The Checks-Effects-Interactions (CEI) pattern is a Solidity coding convention that prevents reentrancy attacks. It requires that every function first validates conditions (checks), then updates state variables (effects), and only then makes external calls to other contracts (interactions). Reversing this order — making external calls before updating state — is the root cause of most reentrancy exploits.
Is Foundry better than Hardhat for smart contract testing?
For most new projects in 2026, Foundry is the preferred testing framework. It is significantly faster than Hardhat, has built-in fuzzing and invariant testing, and allows writing tests in Solidity rather than JavaScript. Hardhat remains relevant for projects with complex JavaScript tooling or existing Hardhat setups, but new projects generally benefit from starting with Foundry.
Do I need a smart contract audit if my contract is small?

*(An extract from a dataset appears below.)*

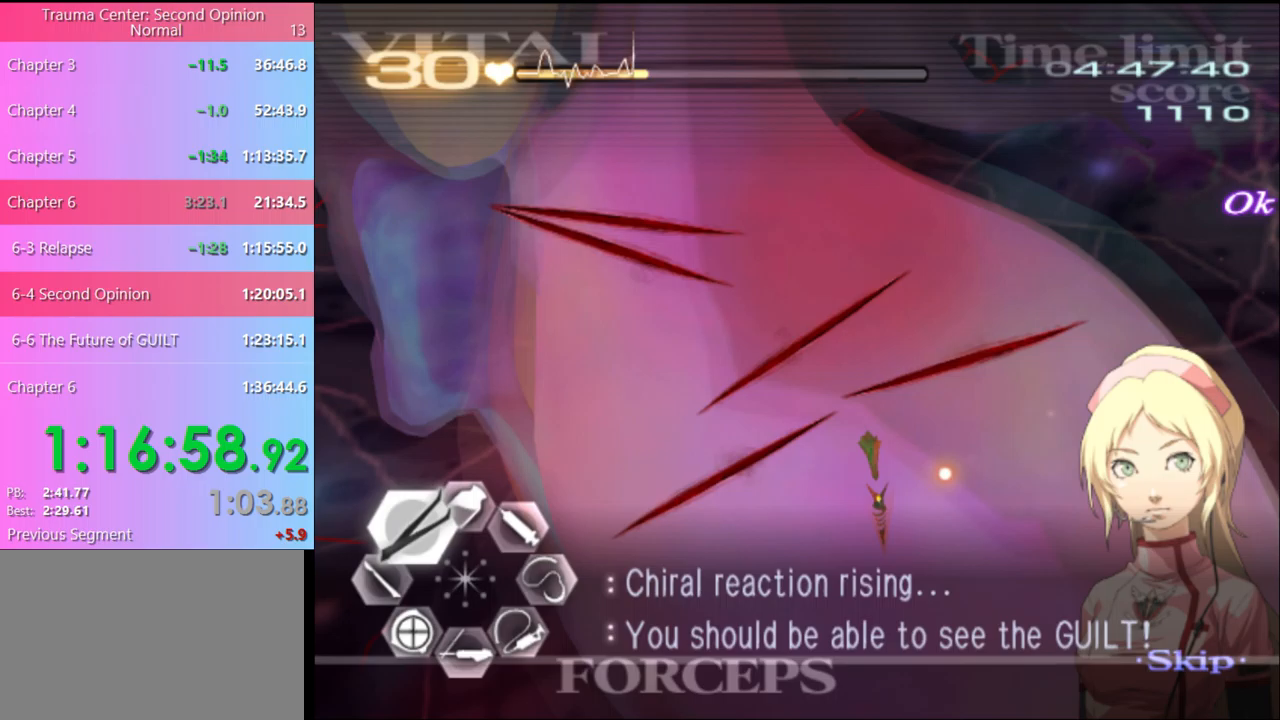
{"keys": ["a", "w"], "mouse": [], "events": [[167, "mouse_left", "down"], [200, "mouse_right", "down"], [500, "mouse_left", "up"], [500, "mouse_right", "up"]]}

If your contract will hold or manage user funds of any amount, an audit is strongly recommended. Many significant exploits have occurred in contracts that appeared simple. At minimum, run automated tools (Slither, Mythril) and have an experienced Solidity developer review the code. For contracts expected to hold more than $100K in value, a professional audit is non-negotiable.
What is a flash loan attack in DeFi?
A flash loan attack uses an uncollateralised DeFi loan (borrowed and repaid within a single transaction) to temporarily manipulate market conditions — such as an oracle price feed or pool balance — in order to exploit a vulnerable contract. The attacker profits from the manipulation and repays the flash loan, all in one atomic transaction. Defences include using TWAP oracles, circuit breakers, and not relying on spot prices for critical decisions.